Please turn every line of the records below into a Markdown table with the columns Row and Record line, one numbered row per line. Leave out blank lines and pictures.

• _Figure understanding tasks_
_ _ _ _
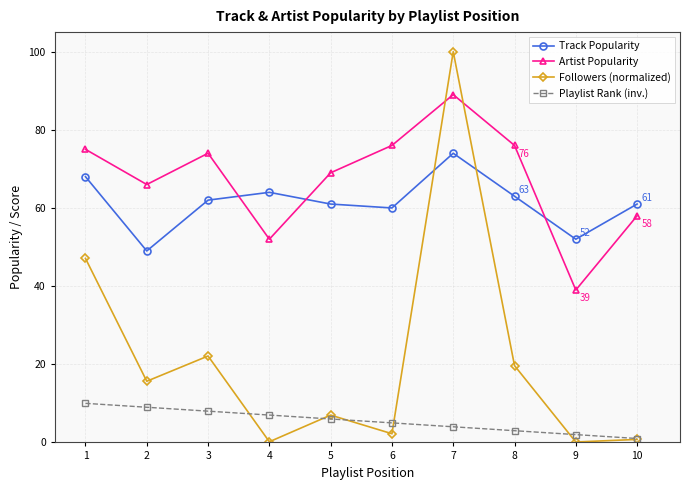

True or false: Track Popularity and Playlist Rank (inv.) cross at least once.

False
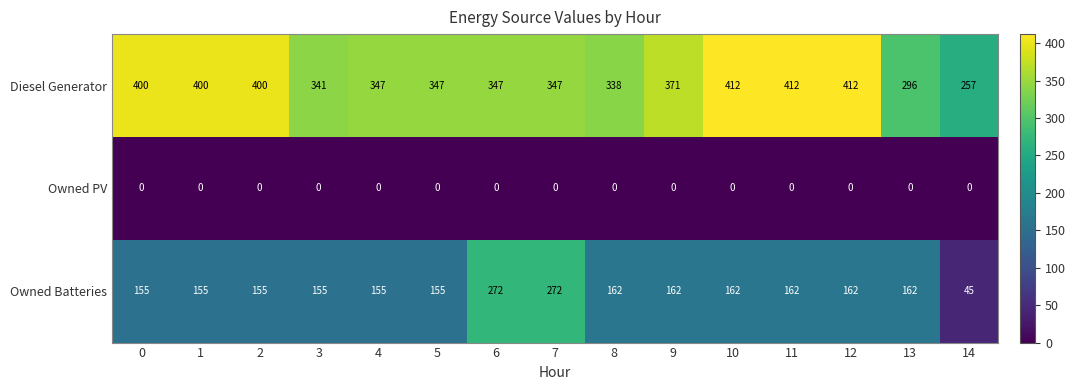

Which series has the widest spread of values?

Owned Batteries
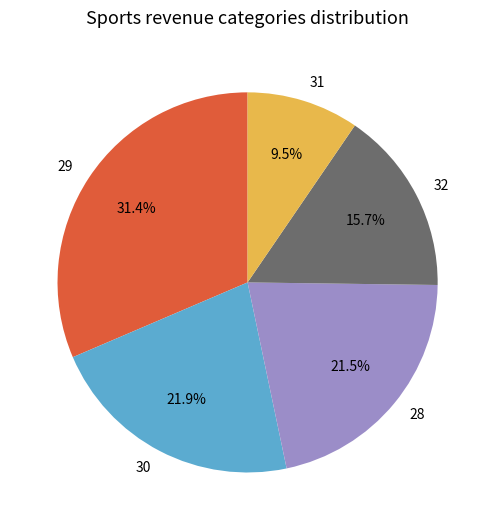

What percentage do 32 and 28 together represent?

37.2%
_ _ _ _
• _Answer to the exercise_
| Row | Record line |
|---|---|
| 1 | True or false: Track Popularity and Playlist Rank (inv.) cross at least once. |
| 2 | False |
| 3 | Which series has the widest spread of values? |
| 4 | Owned Batteries |
| 5 | What percentage do 32 and 28 together represent? |
| 6 | 37.2% |